» PROBLEM TO WORK ON:
Set down every entry exactly as it stands, omitting any picture.

(Data items)
....................

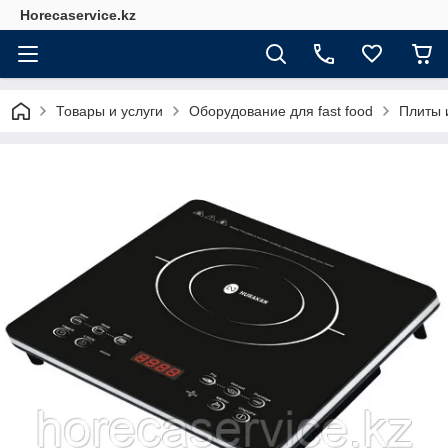
Horecaservice.kz
Товары и услуги
Оборудование для fast food
Плиты 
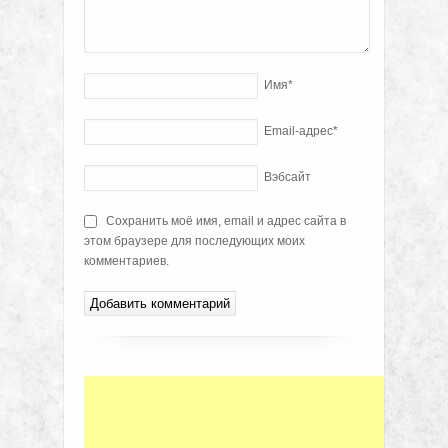
Имя
*
Email-адрес
*
Вэбсайт
Сохранить моё имя, email и адрес сайта в
этом браузере для последующих моих
комментариев.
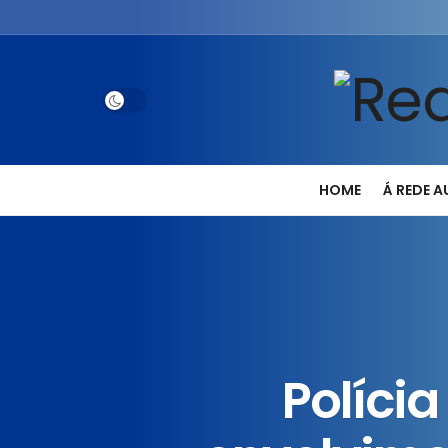
HOME
Á REDE 
Polícia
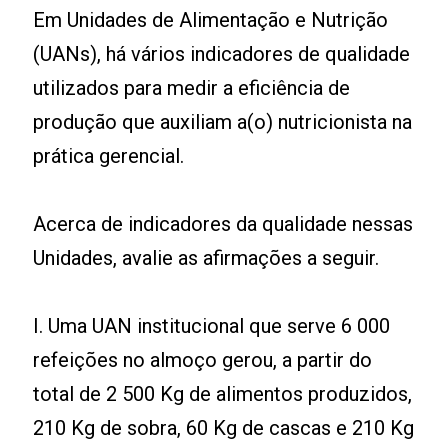
Em Unidades de Alimentação e Nutrição
(UANs), há vários indicadores de qualidade
utilizados para medir a eficiência de
produção que auxiliam a(o) nutricionista na
prática gerencial.
Acerca de indicadores da qualidade nessas
Unidades, avalie as afirmações a seguir.
I. Uma UAN institucional que serve 6 000
refeições no almoço gerou, a partir do
total de 2 500 Kg de alimentos produzidos,
210 Kg de sobra, 60 Kg de cascas e 210 Kg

....................

» EXERCISE ANSWER:
Horecaservice.kz
Товары и услуги
Оборудование для fast food
Плиты 
Имя
*
Email-адрес
*
Вэбсайт
Сохранить моё имя, email и адрес сайта в
этом браузере для последующих моих
комментариев.
HOME
Á REDE 
Polícia
Em Unidades de Alimentação e Nutrição
(UANs), há vários indicadores de qualidade
utilizados para medir a eficiência de
produção que auxiliam a(o) nutricionista na
prática gerencial.
Acerca de indicadores da qualidade nessas
Unidades, avalie as afirmações a seguir.
I. Uma UAN institucional que serve 6 000
refeições no almoço gerou, a partir do
total de 2 500 Kg de alimentos produzidos,
210 Kg de sobra, 60 Kg de cascas e 210 Kg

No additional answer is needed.